Hi @Stevenliuyi: thanks for this proposal! Are the DOIs for these articles not in the Crossref.org data? I wonder if you could get it from there rather than scraping the journal sites? thanks, -- phoebe | talk 17:58, 7 October 2020 (UTC)[reply]

Hi @Phoebe: Thanks for the question. Most Chinese journal articles are not in the Crossref database. Actually, there are near 100M Chinese journal articles in CNKI's CJFD database (China Academic Journals Full-text Database), while there are "only" 85M journal article DOIs in Crossref. --Stevenliuyi (talk) 23:00, 7 October 2020 (UTC)[reply]

DOI seems invalid[edit]

I am not able to resolve either https://doi.org/10.16380/j.kcxb.2020.08.001 or https://doi.org/10.6052/0459-1879-20-124. Probably the DOIs are not something officially registered (i.e. invented) and should not be added to Wikidata.--GZWDer (talk) 00:13, 8 October 2020 (UTC)[reply]

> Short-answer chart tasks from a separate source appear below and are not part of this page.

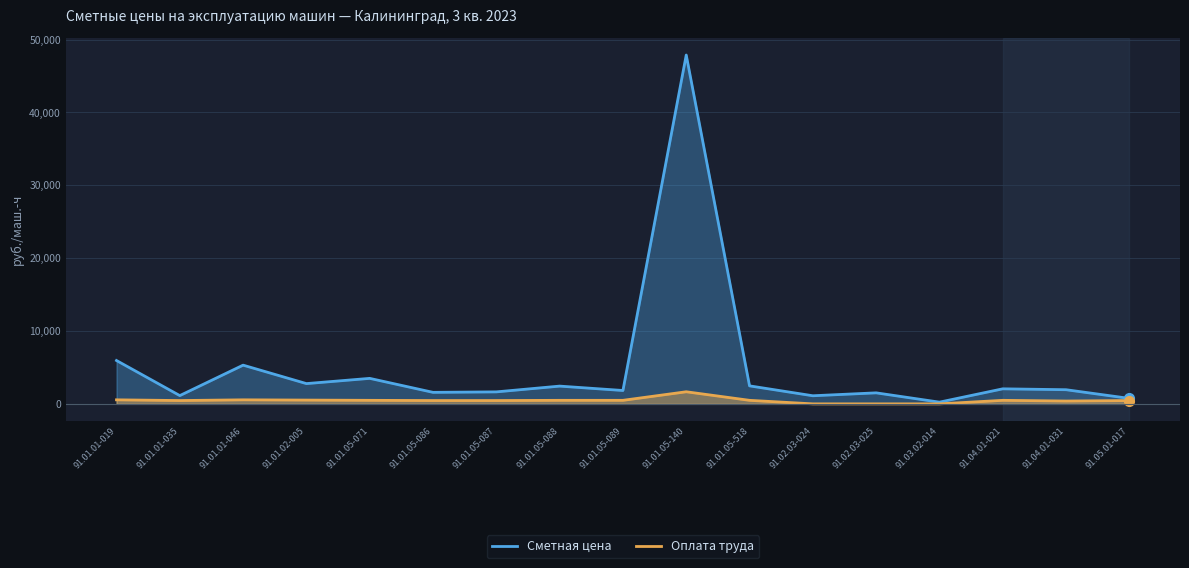

Where is Сметная цена nearest to the value 24059?

91.01.01-019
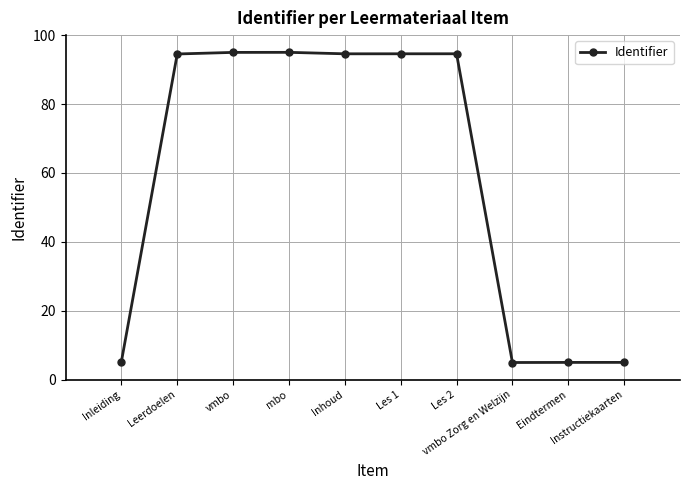

How many lines are shown in the chart?

1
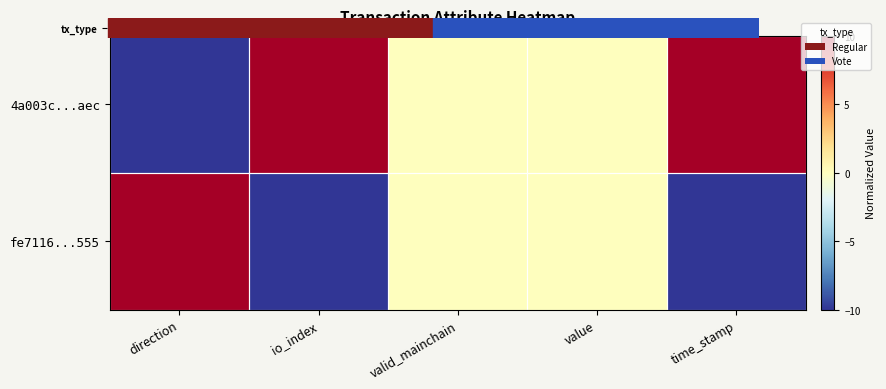

What is the smallest value displayed?

-10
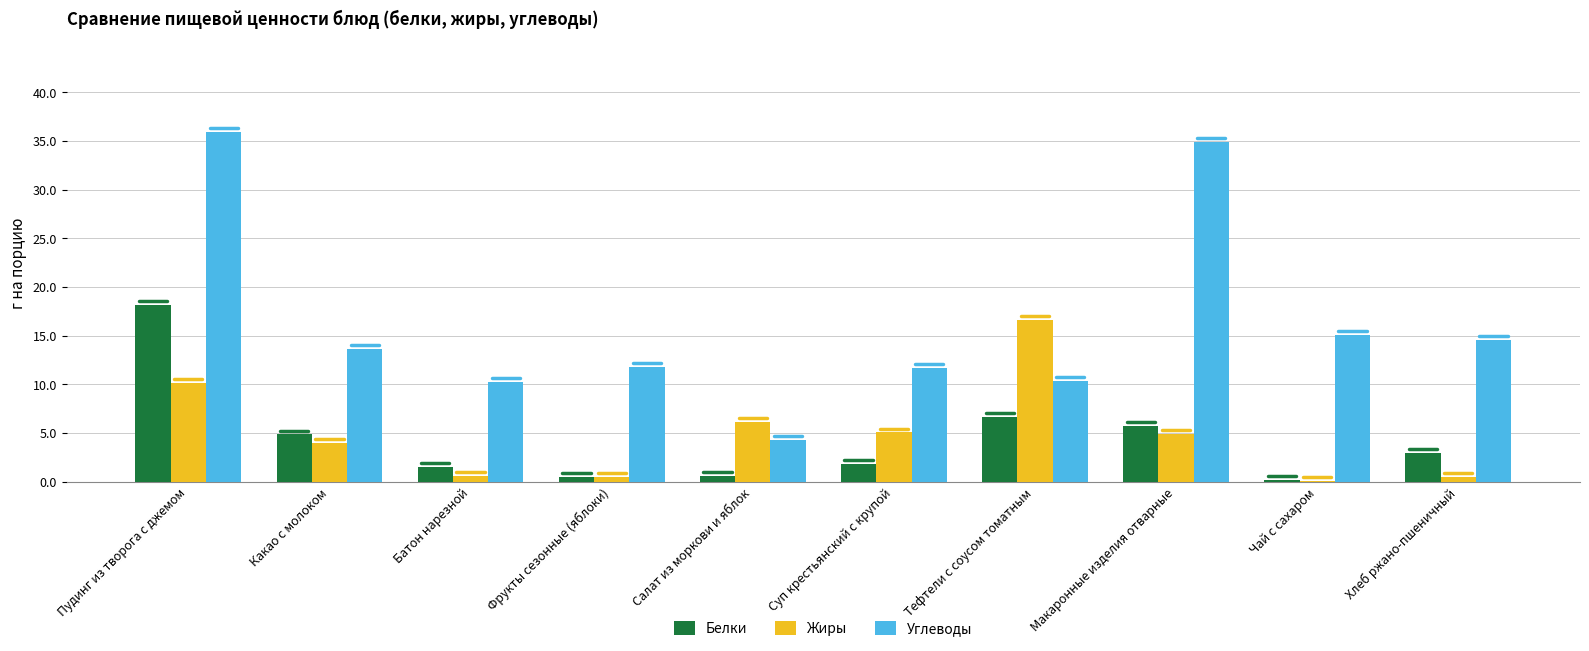

What value does the Белки series have at Пудинг из творога с джемом?

18.2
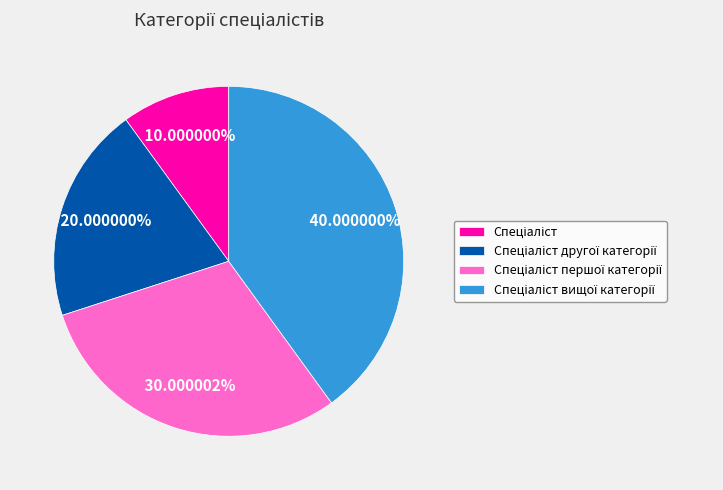

How many slices are in this pie chart?

4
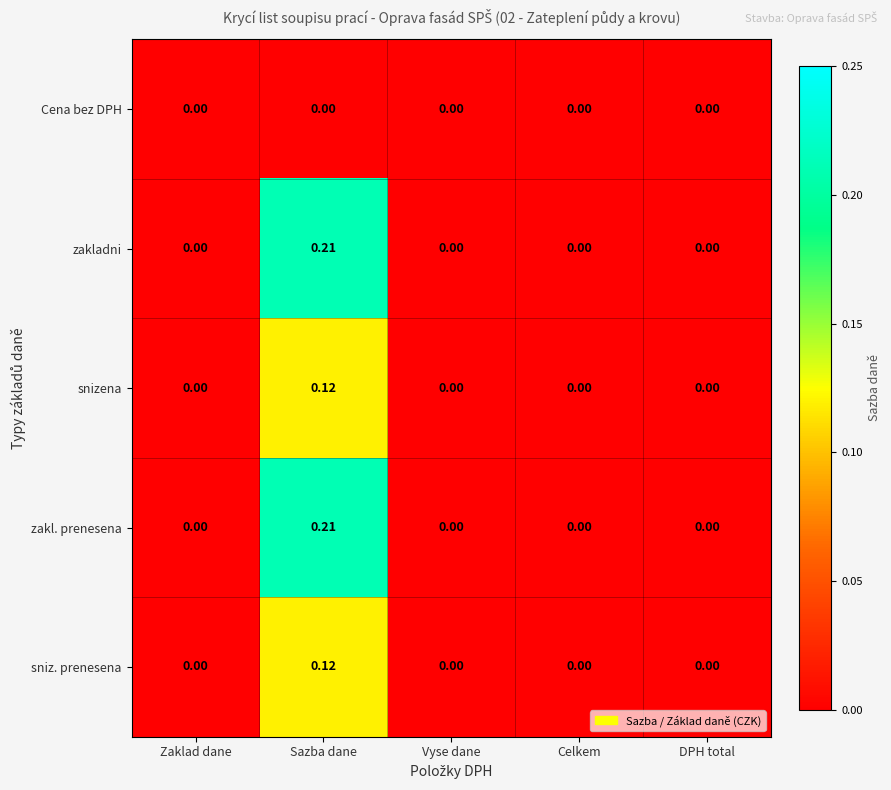

Is the value of zakl. prenesena at Sazba dane greater than the value of sniz. prenesena at Celkem?

Yes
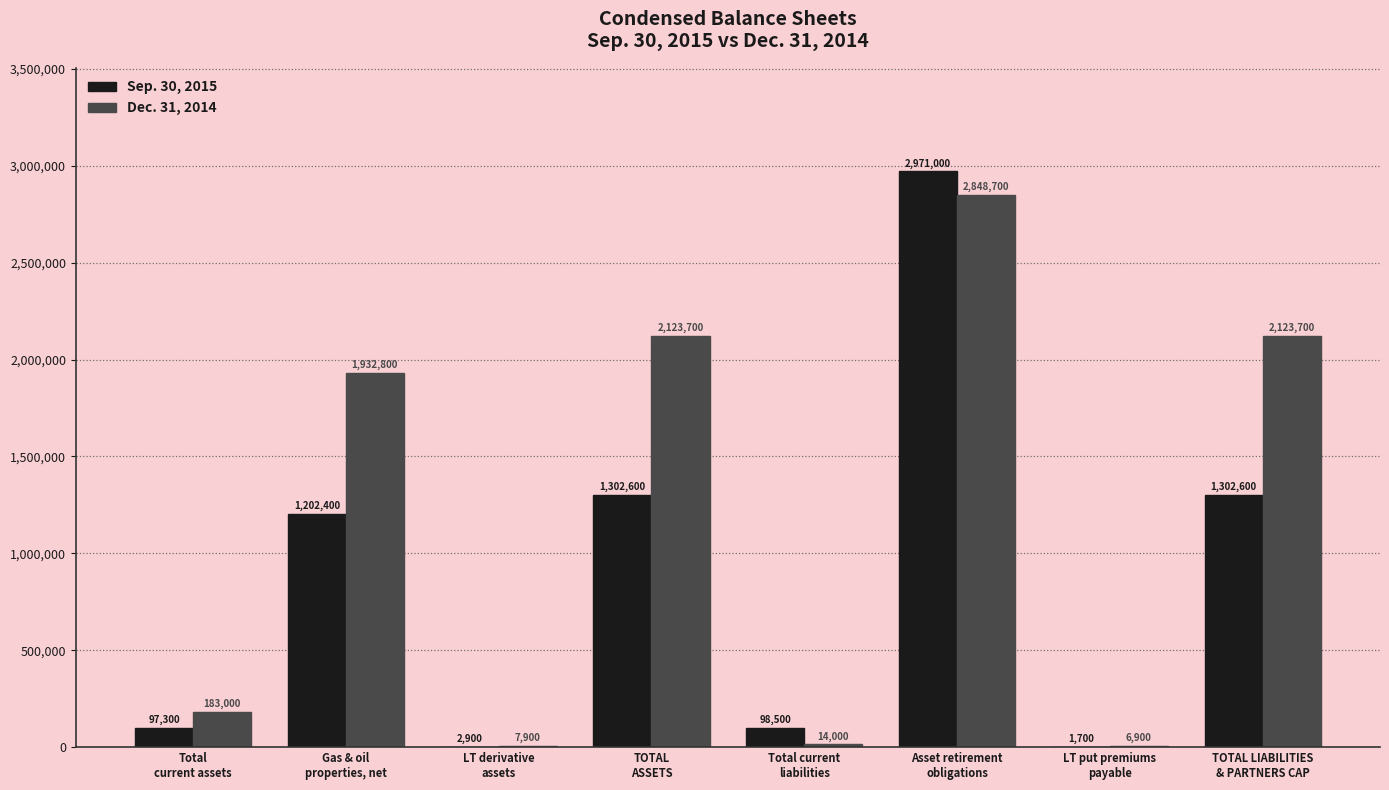

Which category has the highest value across all series?

Asset retirement
obligations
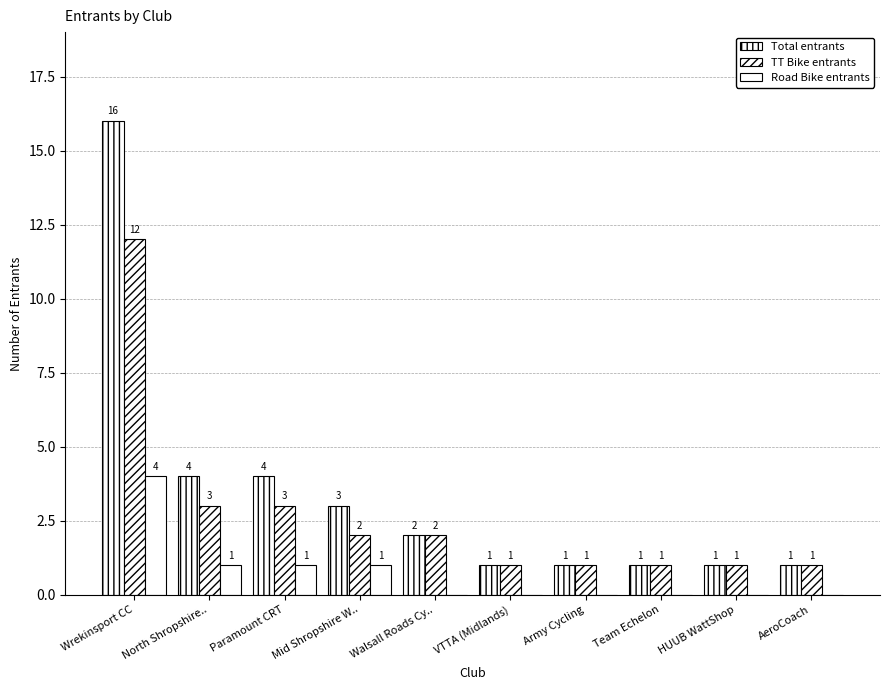

Which label corresponds to the smallest value in the chart?

Walsall Roads Cy..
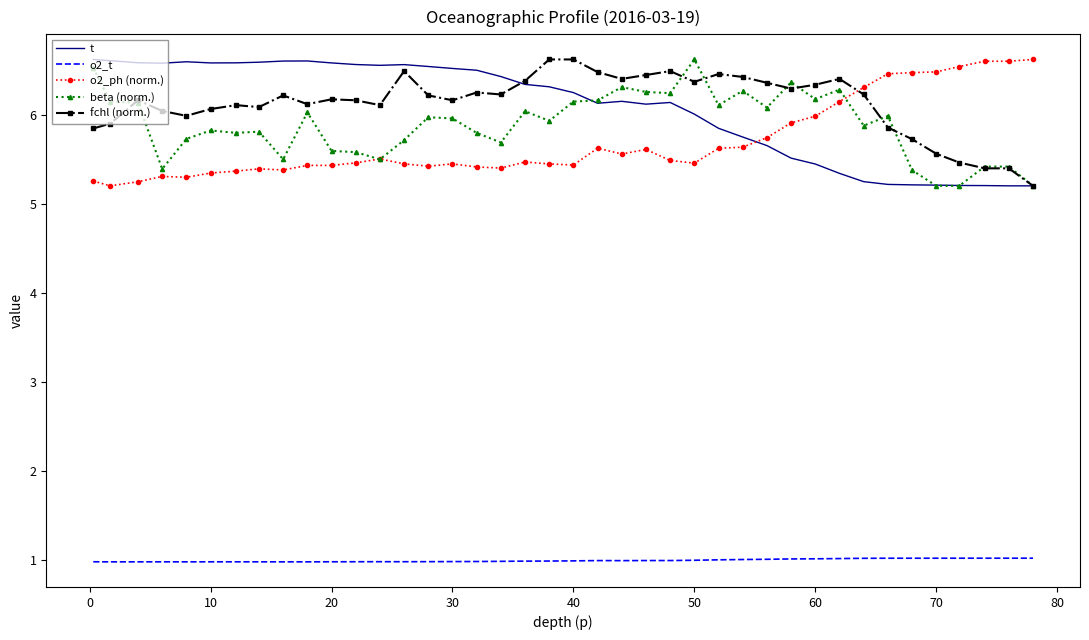

True or false: fchl (norm.) and o2_ph (norm.) cross at least once.

True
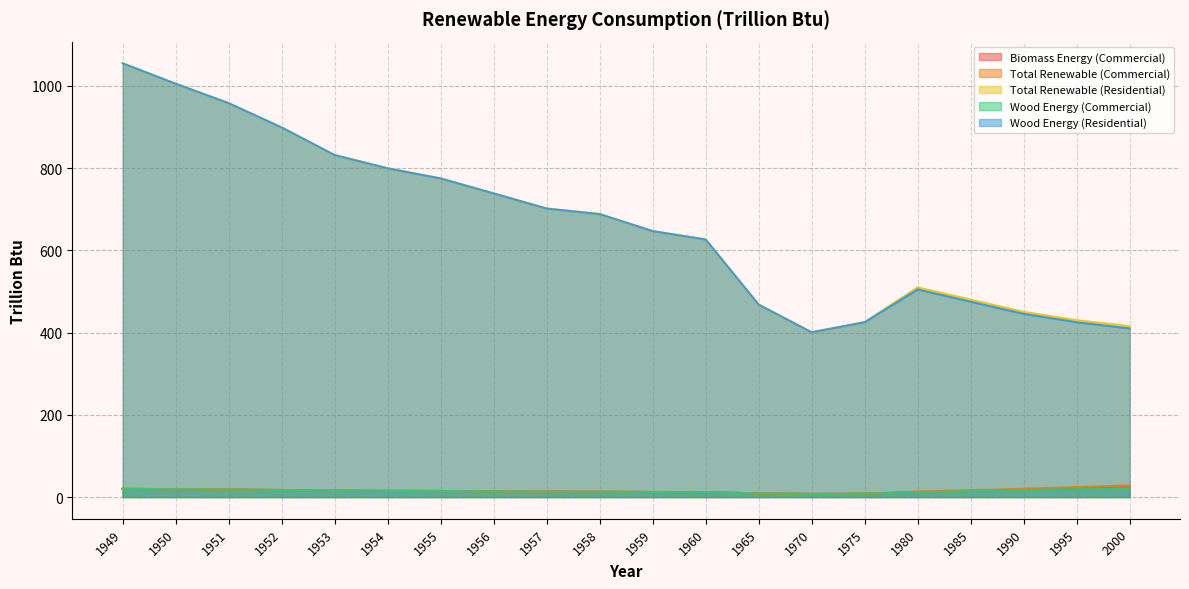

Which category has the highest value across all series?

1949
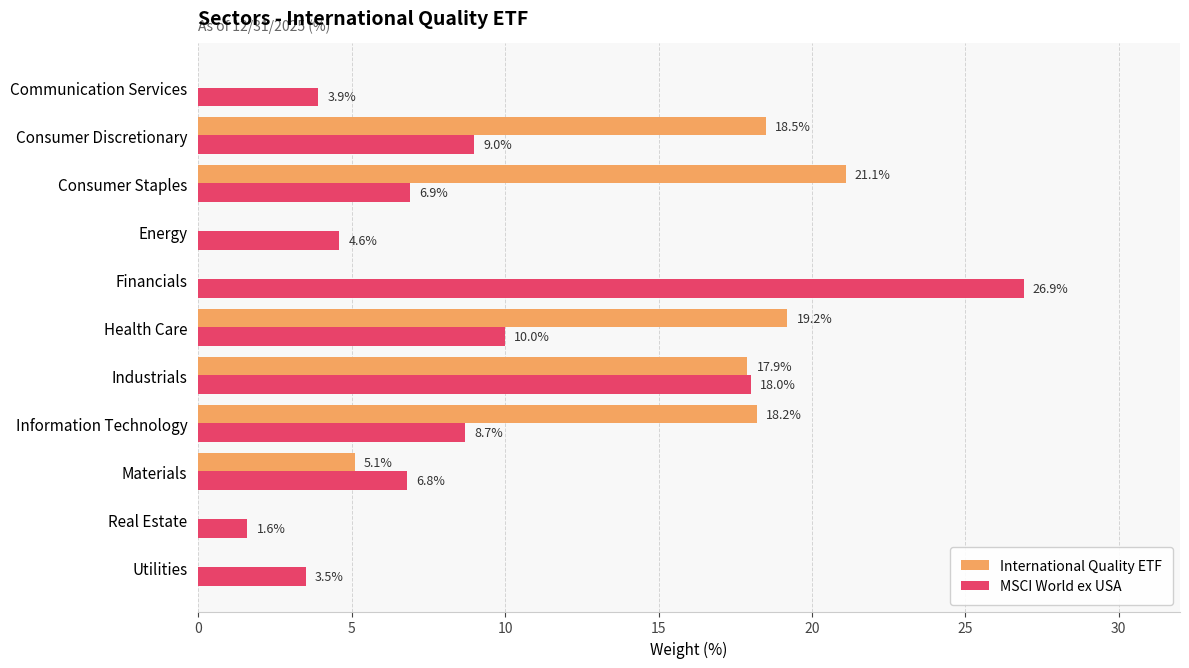

Between Energy and Utilities, which series saw the biggest shift?

MSCI World ex USA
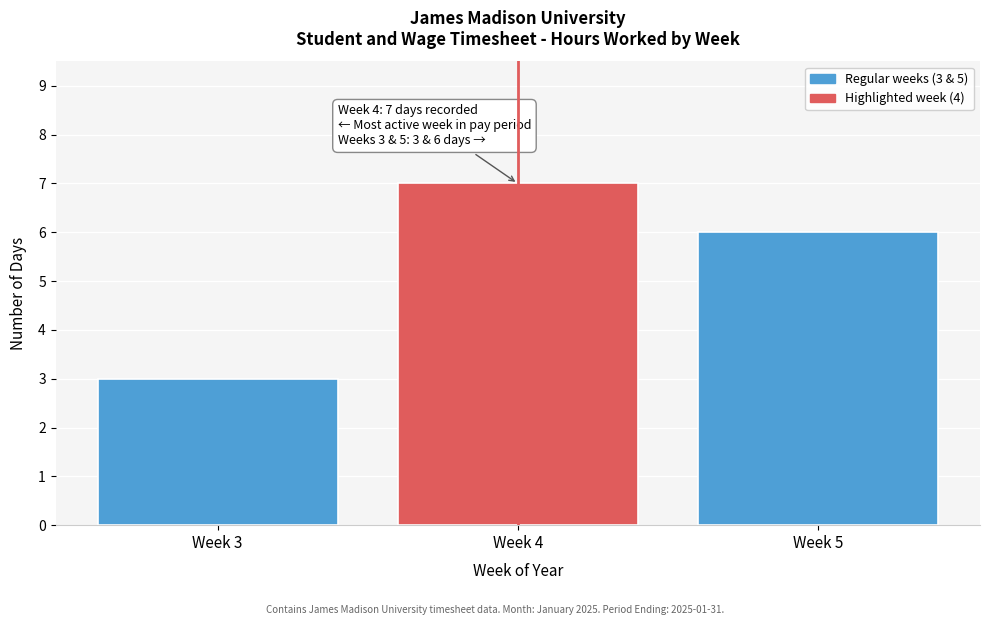

Reading left to right, list all the values displayed in this chart.

3	7	6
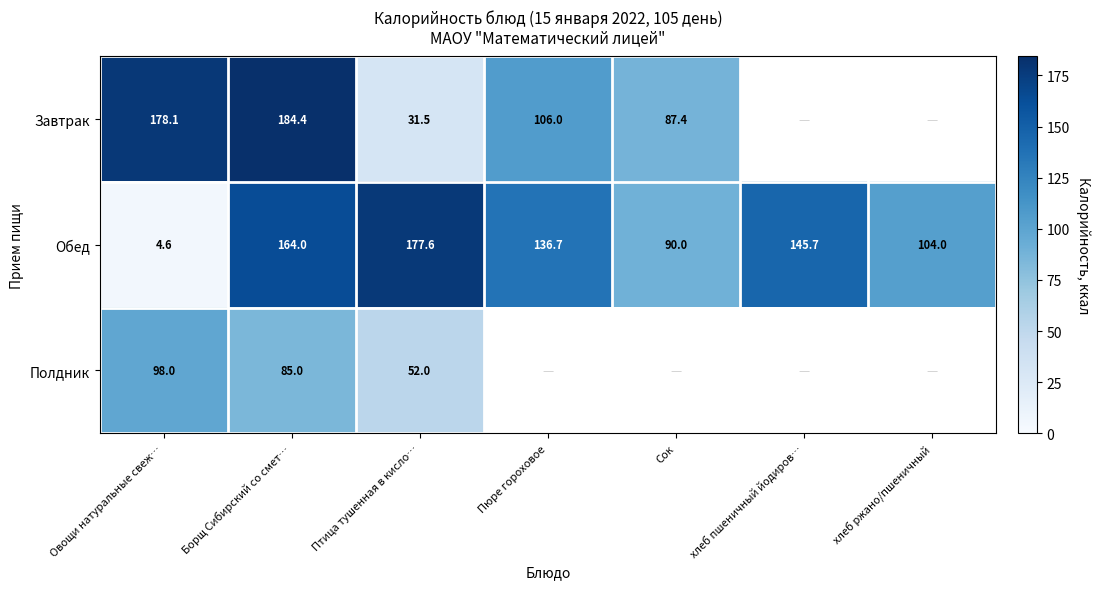

How many categories are shown in the chart?

7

Hi @GZWDer: it seems that the most recent issue (2020-08) of Acta Entomologica Sinica (Q21386079) has not been added to the CNKI database yet (see [1]). DOIs from the previous issue (2020-07), for example https://doi.org/10.16380/j.kcxb.2020.07.001, can be resolved correctly. Similarly, DOIs from the previous issue of Chinese Journal of Theoretical and Applied Mechanics (Q98517082), for example https://doi.org/10.6052/0459-1879-20-059, can also be resolved without problem. So I think it's just some sort of temporary database synchronization issue. --Stevenliuyi (talk) 01:11, 8 October 2020 (UTC)[reply]